The Wall

What non-cancer humans do not realize is that once you have been diagnosed with cancer it is as if you were hit with a cancer-firing-squad bullet. And from then on you consistently are taken to “the wall” where the cancer firing squad stands and aims directly at you. This is done during the countless follow up check-ups that you will need to participate in the rest of your life. And you pray, sweat and hope you will never get hit again.

They aim and you wait for fate and chance. Sometimes quickly, and sometimes in slow motion you receive a miss, heaven forbid a nick or scratch,  or please no, the cancer bullet once again.

But each time the one at the wall

feels very much all the emotions

of standing at a true firing squad wall…

just waiting.

These past few weeks I have been placed at the wall several times. It began with a minor check I did not even have to do but did to be thorough.

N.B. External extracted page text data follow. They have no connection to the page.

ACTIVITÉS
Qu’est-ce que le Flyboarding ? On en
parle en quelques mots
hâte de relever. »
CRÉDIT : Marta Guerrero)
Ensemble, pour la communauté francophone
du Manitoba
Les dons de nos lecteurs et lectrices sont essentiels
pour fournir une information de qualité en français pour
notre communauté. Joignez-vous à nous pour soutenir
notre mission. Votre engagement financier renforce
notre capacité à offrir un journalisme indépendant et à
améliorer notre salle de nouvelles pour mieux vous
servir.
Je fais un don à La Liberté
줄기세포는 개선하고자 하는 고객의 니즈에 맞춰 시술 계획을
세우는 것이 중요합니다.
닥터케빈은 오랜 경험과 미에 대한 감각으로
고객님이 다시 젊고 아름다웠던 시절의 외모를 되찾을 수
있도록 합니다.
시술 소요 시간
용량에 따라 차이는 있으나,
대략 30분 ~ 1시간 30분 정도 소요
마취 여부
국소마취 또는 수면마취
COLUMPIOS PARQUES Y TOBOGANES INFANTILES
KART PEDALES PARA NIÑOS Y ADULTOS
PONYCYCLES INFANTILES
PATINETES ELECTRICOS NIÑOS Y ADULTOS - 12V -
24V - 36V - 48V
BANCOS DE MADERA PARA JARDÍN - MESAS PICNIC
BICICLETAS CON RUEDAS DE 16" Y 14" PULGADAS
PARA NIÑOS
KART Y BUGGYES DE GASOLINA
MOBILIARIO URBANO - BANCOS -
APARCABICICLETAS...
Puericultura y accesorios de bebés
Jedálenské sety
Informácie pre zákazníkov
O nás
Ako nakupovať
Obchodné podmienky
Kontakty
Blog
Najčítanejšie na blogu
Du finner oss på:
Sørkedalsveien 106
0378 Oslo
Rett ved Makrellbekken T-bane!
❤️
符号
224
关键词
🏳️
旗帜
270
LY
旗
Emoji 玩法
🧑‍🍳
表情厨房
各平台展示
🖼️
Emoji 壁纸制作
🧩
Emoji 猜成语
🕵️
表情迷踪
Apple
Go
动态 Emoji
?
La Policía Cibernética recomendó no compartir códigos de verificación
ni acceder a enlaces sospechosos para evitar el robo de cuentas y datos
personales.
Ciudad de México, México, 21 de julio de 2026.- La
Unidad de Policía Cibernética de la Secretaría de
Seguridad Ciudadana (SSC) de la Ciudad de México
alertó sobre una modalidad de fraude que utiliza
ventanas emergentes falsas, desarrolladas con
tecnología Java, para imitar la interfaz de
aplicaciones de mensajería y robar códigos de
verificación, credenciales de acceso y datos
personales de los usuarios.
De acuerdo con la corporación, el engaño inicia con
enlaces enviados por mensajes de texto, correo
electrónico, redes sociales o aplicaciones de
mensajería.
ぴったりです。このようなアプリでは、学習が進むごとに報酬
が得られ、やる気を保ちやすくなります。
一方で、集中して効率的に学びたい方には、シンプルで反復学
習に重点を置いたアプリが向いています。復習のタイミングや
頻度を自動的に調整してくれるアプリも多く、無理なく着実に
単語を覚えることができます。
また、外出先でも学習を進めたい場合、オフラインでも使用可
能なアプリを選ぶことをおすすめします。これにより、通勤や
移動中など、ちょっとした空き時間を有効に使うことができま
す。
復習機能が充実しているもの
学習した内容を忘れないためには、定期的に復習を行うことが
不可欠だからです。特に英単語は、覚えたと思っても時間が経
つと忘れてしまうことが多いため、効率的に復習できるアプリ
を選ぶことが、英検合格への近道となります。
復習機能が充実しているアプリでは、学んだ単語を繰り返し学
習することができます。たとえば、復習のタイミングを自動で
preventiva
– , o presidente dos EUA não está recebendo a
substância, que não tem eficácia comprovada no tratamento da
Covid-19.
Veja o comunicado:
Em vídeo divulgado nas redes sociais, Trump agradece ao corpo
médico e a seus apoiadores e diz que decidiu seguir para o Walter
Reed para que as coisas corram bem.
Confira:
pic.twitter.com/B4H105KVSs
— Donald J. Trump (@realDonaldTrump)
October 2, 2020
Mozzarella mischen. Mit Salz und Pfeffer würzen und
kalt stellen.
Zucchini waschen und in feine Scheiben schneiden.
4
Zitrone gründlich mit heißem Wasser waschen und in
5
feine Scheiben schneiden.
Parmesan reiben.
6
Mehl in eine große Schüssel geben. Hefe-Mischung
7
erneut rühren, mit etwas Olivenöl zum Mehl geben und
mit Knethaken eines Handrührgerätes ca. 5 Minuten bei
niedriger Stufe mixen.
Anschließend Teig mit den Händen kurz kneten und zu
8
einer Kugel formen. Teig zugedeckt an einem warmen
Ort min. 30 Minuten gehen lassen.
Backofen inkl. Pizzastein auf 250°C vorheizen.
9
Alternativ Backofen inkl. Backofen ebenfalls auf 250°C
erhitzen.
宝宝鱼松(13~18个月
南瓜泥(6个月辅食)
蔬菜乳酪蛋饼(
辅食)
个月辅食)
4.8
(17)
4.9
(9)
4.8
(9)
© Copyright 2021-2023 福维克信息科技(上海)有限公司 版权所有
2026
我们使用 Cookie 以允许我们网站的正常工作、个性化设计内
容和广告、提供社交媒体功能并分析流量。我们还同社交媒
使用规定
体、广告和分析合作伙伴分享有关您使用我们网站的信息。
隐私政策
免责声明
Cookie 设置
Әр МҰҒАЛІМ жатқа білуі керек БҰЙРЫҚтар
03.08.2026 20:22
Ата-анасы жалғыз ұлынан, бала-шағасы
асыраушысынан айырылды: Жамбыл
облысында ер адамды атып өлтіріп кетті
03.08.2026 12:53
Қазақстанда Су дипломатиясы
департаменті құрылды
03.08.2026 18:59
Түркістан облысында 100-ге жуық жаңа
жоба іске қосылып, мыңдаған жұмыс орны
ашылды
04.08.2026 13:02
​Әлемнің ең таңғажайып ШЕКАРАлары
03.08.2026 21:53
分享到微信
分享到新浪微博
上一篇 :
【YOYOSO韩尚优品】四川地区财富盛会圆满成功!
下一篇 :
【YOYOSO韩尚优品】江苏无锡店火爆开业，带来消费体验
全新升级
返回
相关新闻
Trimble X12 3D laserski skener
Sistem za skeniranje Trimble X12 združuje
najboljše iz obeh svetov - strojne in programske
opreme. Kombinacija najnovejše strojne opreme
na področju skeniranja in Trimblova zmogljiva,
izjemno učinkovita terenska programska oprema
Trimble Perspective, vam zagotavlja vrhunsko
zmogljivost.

At first the outcome was told to me that it was a miss which flooded me with exhaustion and relief only to be called back a week later to say there was a nick and I need to return. Blindfolded again I return to the wall; sick with terror and trepidation.

I wait the long wait at the wall; blindfolded. And once again I am told there was a miss which again exhausted me and flooded me with relief and tears.

Only to be called back again to say there was a possible nick and I would have to return once again to the wall.

Each time you stand with your blind fold on alone at the wall and so many thoughts fill you head. You pray fervently. You can’t help but wonder how many times fate and chance will be in your favor. You wonder what you did wrong to deserve being in this circumstance in the first place. You wonder if you are important enough to get passed by the bullet.

I am thankful for modern medicine and tests to save my life.

But I wish all those standing on or behind the firing squad side would be a little more sensitive to us who are forced to face the wall each time. It is terrifying for us and it involves our very lives.

It is just a job for them–unless they got struck by the bullet and have to stand by the wall, too. And then they would know what we go through each check up.

Be kind.

We have no choice but to trust and hope the aim is poor.